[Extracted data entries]
------------------------------------------------

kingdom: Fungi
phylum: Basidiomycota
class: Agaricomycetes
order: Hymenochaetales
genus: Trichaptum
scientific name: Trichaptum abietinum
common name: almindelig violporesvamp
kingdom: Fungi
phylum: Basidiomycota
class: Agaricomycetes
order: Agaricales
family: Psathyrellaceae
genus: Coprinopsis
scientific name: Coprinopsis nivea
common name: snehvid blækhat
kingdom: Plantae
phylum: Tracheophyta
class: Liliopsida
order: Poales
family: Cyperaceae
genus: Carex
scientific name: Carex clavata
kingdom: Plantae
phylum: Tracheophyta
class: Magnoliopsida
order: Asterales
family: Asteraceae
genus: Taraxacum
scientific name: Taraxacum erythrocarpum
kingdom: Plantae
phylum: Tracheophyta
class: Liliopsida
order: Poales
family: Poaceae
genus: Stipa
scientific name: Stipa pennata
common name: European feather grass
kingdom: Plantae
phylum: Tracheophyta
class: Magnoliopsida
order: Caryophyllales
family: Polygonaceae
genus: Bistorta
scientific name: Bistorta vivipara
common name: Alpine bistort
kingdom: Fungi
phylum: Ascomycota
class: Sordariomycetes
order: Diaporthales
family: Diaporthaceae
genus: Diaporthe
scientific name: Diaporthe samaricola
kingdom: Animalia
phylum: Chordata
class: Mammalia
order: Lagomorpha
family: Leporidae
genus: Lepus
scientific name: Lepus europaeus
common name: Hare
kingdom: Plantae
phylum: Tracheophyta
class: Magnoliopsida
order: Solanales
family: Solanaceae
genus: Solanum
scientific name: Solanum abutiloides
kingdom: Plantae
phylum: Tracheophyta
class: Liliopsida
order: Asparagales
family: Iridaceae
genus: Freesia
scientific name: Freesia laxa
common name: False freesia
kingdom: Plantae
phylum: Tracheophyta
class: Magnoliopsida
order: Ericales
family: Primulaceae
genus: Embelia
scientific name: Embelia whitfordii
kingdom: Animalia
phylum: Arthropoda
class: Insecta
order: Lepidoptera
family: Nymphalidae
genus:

------------------------------------------------

• PROBLEM DESCRIPTION
Please reproduce every line of the data above word for word.

• SOLUTION TO THIS TASK
kingdom: Fungi
phylum: Basidiomycota
class: Agaricomycetes
order: Hymenochaetales
genus: Trichaptum
scientific name: Trichaptum abietinum
common name: almindelig violporesvamp
kingdom: Fungi
phylum: Basidiomycota
class: Agaricomycetes
order: Agaricales
family: Psathyrellaceae
genus: Coprinopsis
scientific name: Coprinopsis nivea
common name: snehvid blækhat
kingdom: Plantae
phylum: Tracheophyta
class: Liliopsida
order: Poales
family: Cyperaceae
genus: Carex
scientific name: Carex clavata
kingdom: Plantae
phylum: Tracheophyta
class: Magnoliopsida
order: Asterales
family: Asteraceae
genus: Taraxacum
scientific name: Taraxacum erythrocarpum
kingdom: Plantae
phylum: Tracheophyta
class: Liliopsida
order: Poales
family: Poaceae
genus: Stipa
scientific name: Stipa pennata
common name: European feather grass
kingdom: Plantae
phylum: Tracheophyta
class: Magnoliopsida
order: Caryophyllales
family: Polygonaceae
genus: Bistorta
scientific name: Bistorta vivipara
common name: Alpine bistort
kingdom: Fungi
phylum: Ascomycota
class: Sordariomycetes
order: Diaporthales
family: Diaporthaceae
genus: Diaporthe
scientific name: Diaporthe samaricola
kingdom: Animalia
phylum: Chordata
class: Mammalia
order: Lagomorpha
family: Leporidae
genus: Lepus
scientific name: Lepus europaeus
common name: Hare
kingdom: Plantae
phylum: Tracheophyta
class: Magnoliopsida
order: Solanales
family: Solanaceae
genus: Solanum
scientific name: Solanum abutiloides
kingdom: Plantae
phylum: Tracheophyta
class: Liliopsida
order: Asparagales
family: Iridaceae
genus: Freesia
scientific name: Freesia laxa
common name: False freesia
kingdom: Plantae
phylum: Tracheophyta
class: Magnoliopsida
order: Ericales
family: Primulaceae
genus: Embelia
scientific name: Embelia whitfordii
kingdom: Animalia
phylum: Arthropoda
class: Insecta
order: Lepidoptera
family: Nymphalidae
genus:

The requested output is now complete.